Medical Research Council Cognition and Brain Sciences Unit, University of Cambridge, Cambridge, United Kingdom.
Donders Institute for Brain, Cognition and Behaviour, Radboud University, Nijmegen, Netherlands.
PLoS Comput Biol. 2020 Oct 2;16(10):e1008215. doi: 10.1371/journal.pcbi.1008215. eCollection 2020 Oct.
Deep feedforward neural network models of vision dominate in both computational neuroscience and engineering. The primate visual system, by contrast, contains abundant recurrent connections. Recurrent signal flow enables recycling of limited computational resources over time, and so might boost the performance of a physically finite brain or model. Here we show: (1) Recurrent convolutional neural network models outperform feedforward convolutional models matched in their number of parameters in large-scale visual recognition tasks on natural images. (2) Setting a confidence threshold, at which recurrent computations terminate and a decision is made, enables flexible trading of speed for accuracy. At a given confidence threshold, the model expends more time and energy on images that are harder to recognise, without requiring additional parameters for deeper computations. (3) The recurrent model's reaction time for an image predicts the human reaction time for the same image better than several parameter-matched and state-of-the-art feedforward models. (4) Across confidence thresholds, the recurrent model emulates the behaviour of feedforward control models in that it achieves the same accuracy at approximately the same computational cost (mean number of floating-point operations). However, the recurrent model can be run longer (higher confidence threshold) and then outperforms parameter-matched feedforward comparison models. These results suggest that recurrent connectivity, a hallmark of biological visual systems, may be essential for understanding the accuracy, flexibility, and dynamics of human visual recognition.

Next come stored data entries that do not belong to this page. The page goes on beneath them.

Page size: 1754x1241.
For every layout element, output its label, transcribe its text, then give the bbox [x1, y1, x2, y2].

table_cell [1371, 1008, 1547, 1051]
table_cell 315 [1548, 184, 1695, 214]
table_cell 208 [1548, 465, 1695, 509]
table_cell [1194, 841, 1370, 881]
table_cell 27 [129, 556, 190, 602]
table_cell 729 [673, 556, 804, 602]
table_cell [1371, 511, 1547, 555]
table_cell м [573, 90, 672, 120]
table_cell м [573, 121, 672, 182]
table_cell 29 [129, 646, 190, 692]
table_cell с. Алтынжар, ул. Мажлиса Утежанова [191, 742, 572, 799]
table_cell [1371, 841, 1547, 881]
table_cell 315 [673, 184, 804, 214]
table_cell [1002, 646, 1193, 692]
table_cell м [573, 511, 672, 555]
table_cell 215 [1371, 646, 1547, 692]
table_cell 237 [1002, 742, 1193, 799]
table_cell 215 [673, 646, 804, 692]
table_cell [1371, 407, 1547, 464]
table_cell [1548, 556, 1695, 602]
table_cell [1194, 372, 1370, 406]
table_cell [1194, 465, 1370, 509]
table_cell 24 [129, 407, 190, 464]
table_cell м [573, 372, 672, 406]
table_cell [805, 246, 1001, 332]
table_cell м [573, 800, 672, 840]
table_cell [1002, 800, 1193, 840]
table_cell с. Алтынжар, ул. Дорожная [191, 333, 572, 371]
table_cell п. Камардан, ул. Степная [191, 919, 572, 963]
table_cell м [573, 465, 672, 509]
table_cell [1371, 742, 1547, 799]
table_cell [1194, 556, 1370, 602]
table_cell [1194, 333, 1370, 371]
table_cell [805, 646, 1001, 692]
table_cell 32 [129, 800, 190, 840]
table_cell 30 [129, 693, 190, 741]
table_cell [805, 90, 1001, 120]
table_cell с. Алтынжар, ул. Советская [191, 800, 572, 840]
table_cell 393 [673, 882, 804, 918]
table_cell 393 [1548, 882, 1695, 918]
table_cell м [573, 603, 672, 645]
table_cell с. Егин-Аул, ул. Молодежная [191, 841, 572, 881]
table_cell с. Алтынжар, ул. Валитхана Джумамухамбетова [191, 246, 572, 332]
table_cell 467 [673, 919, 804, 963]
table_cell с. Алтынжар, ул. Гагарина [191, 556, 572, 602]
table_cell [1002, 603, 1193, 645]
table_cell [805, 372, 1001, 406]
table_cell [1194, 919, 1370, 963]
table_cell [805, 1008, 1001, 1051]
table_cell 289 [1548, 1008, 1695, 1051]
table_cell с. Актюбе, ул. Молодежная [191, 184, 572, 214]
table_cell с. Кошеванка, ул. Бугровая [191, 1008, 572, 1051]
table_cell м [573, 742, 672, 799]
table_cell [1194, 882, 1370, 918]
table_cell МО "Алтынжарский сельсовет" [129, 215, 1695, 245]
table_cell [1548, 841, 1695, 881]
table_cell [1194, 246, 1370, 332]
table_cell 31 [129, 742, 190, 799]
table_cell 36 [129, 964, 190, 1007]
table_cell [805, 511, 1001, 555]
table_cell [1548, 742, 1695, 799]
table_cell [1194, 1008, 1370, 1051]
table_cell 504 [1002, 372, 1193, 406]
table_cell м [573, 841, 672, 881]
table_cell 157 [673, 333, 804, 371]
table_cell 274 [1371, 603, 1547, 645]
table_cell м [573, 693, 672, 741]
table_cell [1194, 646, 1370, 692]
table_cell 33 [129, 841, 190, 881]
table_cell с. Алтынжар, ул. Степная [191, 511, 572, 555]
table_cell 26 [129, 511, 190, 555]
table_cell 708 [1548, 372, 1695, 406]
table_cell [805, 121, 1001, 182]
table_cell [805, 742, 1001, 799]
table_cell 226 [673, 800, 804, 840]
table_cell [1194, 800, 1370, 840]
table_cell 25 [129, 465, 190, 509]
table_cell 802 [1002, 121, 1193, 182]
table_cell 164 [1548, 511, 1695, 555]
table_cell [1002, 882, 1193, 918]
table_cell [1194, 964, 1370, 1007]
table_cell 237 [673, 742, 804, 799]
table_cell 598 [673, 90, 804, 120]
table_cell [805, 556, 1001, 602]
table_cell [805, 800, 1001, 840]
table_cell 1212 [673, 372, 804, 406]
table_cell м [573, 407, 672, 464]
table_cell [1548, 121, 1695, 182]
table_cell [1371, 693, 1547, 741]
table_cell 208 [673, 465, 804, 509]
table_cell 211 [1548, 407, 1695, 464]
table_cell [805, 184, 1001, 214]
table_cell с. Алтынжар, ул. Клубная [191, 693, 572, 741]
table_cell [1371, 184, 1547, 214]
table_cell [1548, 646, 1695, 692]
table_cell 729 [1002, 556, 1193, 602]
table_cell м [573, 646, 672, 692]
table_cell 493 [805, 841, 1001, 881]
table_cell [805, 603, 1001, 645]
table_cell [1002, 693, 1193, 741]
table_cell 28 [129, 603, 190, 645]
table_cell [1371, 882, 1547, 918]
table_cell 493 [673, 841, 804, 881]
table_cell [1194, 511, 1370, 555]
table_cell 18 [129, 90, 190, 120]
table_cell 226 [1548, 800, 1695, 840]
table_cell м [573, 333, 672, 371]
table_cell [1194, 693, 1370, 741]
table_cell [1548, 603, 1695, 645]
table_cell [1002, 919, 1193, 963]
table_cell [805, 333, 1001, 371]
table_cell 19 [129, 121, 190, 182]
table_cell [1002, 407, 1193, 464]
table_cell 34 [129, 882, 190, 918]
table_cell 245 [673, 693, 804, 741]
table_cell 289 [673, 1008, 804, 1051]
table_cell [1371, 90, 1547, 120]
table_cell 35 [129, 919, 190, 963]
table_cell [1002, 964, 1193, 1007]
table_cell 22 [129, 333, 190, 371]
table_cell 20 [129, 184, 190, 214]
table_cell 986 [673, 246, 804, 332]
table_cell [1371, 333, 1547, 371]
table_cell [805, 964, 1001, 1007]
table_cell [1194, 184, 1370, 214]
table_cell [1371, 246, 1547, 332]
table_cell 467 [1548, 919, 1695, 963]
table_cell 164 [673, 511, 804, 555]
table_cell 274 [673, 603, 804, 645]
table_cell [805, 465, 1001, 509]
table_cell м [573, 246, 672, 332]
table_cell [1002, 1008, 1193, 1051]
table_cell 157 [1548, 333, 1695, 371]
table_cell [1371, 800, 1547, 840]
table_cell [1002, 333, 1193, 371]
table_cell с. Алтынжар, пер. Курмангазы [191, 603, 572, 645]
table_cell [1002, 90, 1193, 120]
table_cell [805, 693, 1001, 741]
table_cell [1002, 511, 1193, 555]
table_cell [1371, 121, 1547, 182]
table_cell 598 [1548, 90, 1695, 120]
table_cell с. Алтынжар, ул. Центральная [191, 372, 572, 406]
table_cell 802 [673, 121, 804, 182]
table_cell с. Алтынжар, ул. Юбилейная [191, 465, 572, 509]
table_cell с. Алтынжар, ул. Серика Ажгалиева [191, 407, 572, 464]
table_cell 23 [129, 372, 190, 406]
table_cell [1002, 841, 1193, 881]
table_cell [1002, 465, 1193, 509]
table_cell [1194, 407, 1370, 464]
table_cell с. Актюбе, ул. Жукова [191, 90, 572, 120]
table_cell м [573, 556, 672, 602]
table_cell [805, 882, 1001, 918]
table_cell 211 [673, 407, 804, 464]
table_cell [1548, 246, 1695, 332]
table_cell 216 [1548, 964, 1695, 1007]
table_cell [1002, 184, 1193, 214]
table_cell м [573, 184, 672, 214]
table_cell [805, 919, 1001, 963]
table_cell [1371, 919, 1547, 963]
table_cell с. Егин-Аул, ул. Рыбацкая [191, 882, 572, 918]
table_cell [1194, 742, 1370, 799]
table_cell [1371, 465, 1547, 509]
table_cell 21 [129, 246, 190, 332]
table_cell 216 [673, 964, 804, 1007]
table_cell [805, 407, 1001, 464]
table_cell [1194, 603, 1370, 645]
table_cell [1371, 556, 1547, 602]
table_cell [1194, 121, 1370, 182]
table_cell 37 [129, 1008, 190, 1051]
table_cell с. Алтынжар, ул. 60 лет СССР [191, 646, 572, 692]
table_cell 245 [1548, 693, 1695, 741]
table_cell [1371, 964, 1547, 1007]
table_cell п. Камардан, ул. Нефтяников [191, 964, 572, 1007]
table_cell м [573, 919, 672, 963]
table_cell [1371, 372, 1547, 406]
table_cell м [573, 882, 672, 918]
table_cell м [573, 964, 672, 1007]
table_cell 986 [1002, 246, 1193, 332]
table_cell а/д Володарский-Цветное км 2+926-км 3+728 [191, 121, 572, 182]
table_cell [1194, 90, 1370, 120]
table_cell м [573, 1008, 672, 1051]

深度前馈神经网络模型在计算神经科学和工程领域占据主导地位。相比之下,灵长类动物的视觉系统包含丰富的递归连接。递归信号流使有限的计算资源能够随时间重复利用,从而可能提高物理上有限的大脑或模型的性能。在这里,我们展示了:(1)在大规模视觉识别任务中,与参数匹配的前馈卷积模型相比,递归卷积神经网络模型在自然图像上的表现更好。(2)设置置信度阈值,在该阈值处,递归计算终止并做出决策,从而能够灵活地在速度和准确性之间进行权衡。在给定的置信度阈值下,该模型在识别困难的图像上花费更多的时间和精力,而不需要更深层次计算的额外参数。(3)模型对图像的反应时间比几个参数匹配和最先进的前馈模型对同一图像的反应时间预测更好。(4)在置信度阈值内,递归模型的行为与前馈控制模型相似,即在大致相同的计算成本(浮点运算的平均数量)下达到相同的准确性。然而,递归模型可以运行更长时间(更高的置信度阈值),并且优于参数匹配的前馈比较模型。这些结果表明,递归连接是生物视觉系统的一个标志,对于理解人类视觉识别的准确性、灵活性和动态性可能至关重要。